> [What is required] Put the lines below into a Markdown table, from the line with "family: Apidae" through the last line, both included. Use two columns, Row and Line, number the rows, and leave out any blank lines.

┌──

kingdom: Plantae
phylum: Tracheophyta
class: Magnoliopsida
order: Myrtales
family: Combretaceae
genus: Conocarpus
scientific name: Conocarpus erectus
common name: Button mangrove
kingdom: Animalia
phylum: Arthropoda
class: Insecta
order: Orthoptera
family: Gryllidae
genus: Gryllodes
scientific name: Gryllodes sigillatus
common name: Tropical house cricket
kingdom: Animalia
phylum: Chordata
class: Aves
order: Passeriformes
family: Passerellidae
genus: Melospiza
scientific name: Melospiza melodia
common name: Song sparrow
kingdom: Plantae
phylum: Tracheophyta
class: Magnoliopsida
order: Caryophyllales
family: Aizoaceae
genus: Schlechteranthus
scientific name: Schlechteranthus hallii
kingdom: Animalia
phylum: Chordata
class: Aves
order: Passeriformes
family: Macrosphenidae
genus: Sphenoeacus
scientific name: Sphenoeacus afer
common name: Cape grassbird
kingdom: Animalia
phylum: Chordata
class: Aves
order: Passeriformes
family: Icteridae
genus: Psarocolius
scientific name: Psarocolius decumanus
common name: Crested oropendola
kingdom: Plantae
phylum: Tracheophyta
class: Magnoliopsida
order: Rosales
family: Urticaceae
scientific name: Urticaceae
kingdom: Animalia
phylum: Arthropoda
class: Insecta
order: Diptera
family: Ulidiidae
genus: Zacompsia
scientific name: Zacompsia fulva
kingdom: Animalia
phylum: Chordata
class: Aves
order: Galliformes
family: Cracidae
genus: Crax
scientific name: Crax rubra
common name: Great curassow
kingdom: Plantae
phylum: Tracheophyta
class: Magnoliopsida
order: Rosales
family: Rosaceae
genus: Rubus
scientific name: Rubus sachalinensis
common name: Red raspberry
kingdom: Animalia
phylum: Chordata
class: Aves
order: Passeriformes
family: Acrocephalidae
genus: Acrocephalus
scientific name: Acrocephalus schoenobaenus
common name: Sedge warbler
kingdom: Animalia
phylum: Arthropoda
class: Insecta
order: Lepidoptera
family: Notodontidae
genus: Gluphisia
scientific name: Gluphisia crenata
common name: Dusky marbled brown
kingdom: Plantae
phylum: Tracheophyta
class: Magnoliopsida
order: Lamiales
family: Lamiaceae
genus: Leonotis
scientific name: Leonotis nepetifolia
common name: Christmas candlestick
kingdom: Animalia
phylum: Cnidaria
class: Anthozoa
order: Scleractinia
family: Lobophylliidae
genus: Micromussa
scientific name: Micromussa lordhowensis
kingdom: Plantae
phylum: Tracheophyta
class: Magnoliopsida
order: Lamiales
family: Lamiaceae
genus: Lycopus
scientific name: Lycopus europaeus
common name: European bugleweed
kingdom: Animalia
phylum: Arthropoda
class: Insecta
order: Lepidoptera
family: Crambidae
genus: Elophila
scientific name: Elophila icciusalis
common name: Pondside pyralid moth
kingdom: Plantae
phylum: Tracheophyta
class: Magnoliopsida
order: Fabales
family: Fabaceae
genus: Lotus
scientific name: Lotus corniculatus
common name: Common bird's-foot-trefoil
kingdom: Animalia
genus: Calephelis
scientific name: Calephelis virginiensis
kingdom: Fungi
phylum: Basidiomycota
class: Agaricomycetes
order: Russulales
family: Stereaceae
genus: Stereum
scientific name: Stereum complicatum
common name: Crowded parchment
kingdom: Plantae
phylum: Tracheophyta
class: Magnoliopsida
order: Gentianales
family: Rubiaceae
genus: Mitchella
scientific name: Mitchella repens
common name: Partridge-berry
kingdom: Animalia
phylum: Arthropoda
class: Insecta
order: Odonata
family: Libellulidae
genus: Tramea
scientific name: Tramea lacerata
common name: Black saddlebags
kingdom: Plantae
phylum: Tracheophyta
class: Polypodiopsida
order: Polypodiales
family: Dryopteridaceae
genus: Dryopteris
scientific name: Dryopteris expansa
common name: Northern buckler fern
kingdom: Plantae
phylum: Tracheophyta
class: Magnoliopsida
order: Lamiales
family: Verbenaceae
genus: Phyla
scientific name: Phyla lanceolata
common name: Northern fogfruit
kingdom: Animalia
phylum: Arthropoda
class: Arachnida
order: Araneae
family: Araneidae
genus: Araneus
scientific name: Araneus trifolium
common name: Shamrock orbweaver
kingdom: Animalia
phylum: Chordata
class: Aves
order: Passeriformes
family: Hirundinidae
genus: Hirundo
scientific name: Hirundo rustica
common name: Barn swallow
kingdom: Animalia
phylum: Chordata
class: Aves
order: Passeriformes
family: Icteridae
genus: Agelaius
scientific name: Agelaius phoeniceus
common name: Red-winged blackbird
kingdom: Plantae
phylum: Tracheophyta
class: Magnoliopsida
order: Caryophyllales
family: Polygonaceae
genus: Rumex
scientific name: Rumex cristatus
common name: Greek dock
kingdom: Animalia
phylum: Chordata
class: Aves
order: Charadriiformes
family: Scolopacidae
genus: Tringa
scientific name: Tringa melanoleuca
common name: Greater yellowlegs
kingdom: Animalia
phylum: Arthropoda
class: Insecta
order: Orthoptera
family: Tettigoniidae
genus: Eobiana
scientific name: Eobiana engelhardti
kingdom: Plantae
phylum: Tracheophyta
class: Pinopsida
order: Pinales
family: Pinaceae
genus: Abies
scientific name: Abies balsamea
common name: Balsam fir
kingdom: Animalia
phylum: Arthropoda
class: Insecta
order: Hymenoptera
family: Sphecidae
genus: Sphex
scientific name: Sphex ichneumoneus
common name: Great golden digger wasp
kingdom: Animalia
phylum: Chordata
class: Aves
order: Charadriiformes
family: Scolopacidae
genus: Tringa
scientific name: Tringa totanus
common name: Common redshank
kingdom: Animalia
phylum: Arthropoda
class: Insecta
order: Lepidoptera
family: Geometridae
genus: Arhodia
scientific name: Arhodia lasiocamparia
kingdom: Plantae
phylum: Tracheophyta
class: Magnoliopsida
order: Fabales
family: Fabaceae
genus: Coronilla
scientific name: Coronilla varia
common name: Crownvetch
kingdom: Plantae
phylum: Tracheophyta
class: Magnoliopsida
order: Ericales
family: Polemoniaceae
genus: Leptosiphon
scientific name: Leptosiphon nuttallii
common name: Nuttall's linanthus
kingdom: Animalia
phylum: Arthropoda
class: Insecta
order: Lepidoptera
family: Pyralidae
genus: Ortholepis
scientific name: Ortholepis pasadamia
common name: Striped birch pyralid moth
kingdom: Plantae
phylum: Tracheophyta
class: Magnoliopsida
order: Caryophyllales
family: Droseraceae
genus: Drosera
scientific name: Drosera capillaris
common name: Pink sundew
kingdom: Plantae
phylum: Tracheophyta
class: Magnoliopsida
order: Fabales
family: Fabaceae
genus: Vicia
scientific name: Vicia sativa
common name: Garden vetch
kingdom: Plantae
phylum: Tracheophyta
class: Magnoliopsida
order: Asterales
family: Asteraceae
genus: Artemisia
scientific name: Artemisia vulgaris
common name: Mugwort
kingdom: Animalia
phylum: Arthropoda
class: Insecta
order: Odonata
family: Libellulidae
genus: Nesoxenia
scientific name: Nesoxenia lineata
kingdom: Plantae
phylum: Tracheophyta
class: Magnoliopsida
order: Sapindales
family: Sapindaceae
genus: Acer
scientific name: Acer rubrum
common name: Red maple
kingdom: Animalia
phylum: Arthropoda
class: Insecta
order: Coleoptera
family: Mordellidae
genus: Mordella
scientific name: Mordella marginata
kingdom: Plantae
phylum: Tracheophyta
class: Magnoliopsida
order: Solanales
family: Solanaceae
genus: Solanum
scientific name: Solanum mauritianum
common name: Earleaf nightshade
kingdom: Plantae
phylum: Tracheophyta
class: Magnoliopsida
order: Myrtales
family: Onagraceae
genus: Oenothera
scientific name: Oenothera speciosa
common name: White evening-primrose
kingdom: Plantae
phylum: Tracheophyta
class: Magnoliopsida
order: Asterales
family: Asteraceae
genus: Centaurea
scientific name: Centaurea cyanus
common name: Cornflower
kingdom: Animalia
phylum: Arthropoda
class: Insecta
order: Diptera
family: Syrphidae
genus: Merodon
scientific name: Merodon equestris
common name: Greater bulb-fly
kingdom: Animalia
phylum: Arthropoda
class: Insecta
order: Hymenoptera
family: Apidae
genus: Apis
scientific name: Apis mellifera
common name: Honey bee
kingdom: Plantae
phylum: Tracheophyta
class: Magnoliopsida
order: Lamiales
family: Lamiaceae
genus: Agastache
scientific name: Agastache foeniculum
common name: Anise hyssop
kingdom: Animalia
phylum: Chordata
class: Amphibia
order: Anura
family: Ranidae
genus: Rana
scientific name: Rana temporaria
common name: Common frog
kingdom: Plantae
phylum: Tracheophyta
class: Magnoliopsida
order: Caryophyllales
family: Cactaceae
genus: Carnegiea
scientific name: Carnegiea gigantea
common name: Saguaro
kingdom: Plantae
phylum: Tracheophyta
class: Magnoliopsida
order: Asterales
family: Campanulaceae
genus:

└──

> [Reply]
| Row | Line |
|---|---|
| 1 | family: Apidae |
| 2 | genus: Apis |
| 3 | scientific name: Apis mellifera |
| 4 | common name: Honey bee |
| 5 | kingdom: Plantae |
| 6 | phylum: Tracheophyta |
| 7 | class: Magnoliopsida |
| 8 | order: Lamiales |
| 9 | family: Lamiaceae |
| 10 | genus: Agastache |
| 11 | scientific name: Agastache foeniculum |
| 12 | common name: Anise hyssop |
| 13 | kingdom: Animalia |
| 14 | phylum: Chordata |
| 15 | class: Amphibia |
| 16 | order: Anura |
| 17 | family: Ranidae |
| 18 | genus: Rana |
| 19 | scientific name: Rana temporaria |
| 20 | common name: Common frog |
| 21 | kingdom: Plantae |
| 22 | phylum: Tracheophyta |
| 23 | class: Magnoliopsida |
| 24 | order: Caryophyllales |
| 25 | family: Cactaceae |
| 26 | genus: Carnegiea |
| 27 | scientific name: Carnegiea gigantea |
| 28 | common name: Saguaro |
| 29 | kingdom: Plantae |
| 30 | phylum: Tracheophyta |
| 31 | class: Magnoliopsida |
| 32 | order: Asterales |
| 33 | family: Campanulaceae |
| 34 | genus: |